▶ How to complete this task
In the listing below, locate the line that contains "index mcp: (285, 228)" and the line that contains "pinky tip: (174, 290)". Restate word for word those two lines and every line between them, and nothing else.

▶ Records to use

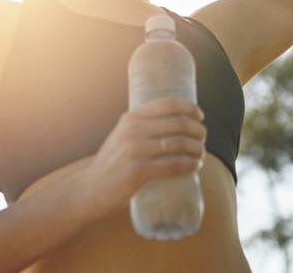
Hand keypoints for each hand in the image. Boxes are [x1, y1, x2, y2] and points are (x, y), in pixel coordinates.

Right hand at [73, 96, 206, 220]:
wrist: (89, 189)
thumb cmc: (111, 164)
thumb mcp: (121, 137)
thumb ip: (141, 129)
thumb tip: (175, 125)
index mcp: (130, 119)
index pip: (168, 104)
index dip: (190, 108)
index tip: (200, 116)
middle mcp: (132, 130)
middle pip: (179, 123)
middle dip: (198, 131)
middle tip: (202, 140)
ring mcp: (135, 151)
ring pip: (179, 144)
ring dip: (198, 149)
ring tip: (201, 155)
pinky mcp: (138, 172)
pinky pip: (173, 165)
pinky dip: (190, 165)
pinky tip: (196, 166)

--

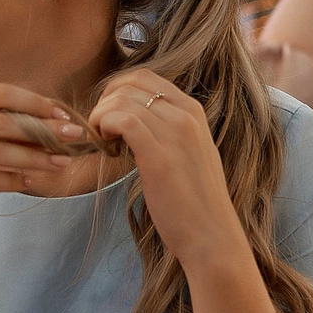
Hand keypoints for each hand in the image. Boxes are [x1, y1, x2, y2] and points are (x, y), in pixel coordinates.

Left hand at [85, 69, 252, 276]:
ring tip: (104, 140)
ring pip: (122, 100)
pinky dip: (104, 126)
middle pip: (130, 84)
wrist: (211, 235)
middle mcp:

==

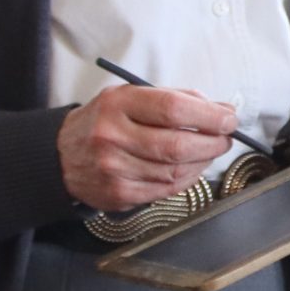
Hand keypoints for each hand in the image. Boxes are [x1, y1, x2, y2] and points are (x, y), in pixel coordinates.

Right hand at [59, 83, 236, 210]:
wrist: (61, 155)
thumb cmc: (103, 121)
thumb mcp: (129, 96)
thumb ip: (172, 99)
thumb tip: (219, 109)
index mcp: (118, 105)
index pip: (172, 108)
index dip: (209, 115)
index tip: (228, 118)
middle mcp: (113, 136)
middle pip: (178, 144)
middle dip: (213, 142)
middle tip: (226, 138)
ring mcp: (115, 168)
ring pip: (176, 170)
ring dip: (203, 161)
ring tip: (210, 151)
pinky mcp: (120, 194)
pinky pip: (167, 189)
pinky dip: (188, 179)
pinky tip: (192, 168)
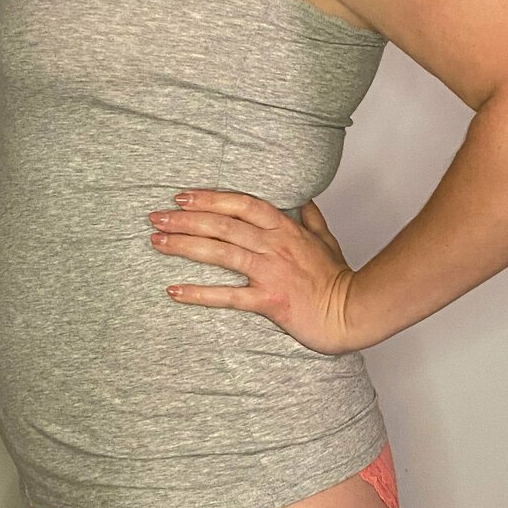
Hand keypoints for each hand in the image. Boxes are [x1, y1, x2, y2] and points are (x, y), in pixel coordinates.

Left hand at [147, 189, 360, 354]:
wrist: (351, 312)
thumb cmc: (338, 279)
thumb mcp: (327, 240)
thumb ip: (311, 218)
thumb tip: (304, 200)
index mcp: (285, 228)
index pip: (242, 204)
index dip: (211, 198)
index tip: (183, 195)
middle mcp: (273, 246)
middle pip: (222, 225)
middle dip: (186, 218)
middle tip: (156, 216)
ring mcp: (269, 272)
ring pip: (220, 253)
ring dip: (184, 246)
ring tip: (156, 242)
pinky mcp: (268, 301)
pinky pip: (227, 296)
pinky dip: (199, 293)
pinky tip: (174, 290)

▶ Written answer
index mcp: (285, 228)
index pip: (242, 204)
index dip: (211, 198)
index tip: (183, 195)
middle mcp: (273, 246)
middle pip: (222, 225)
middle dip: (186, 218)
middle tip: (156, 216)
ring mcp: (269, 272)
ring pip: (220, 253)
ring dip: (184, 246)
ring tip: (156, 242)
pinky mcp: (268, 301)
pinky pip: (227, 296)
pinky dip: (199, 293)
pinky tip: (174, 290)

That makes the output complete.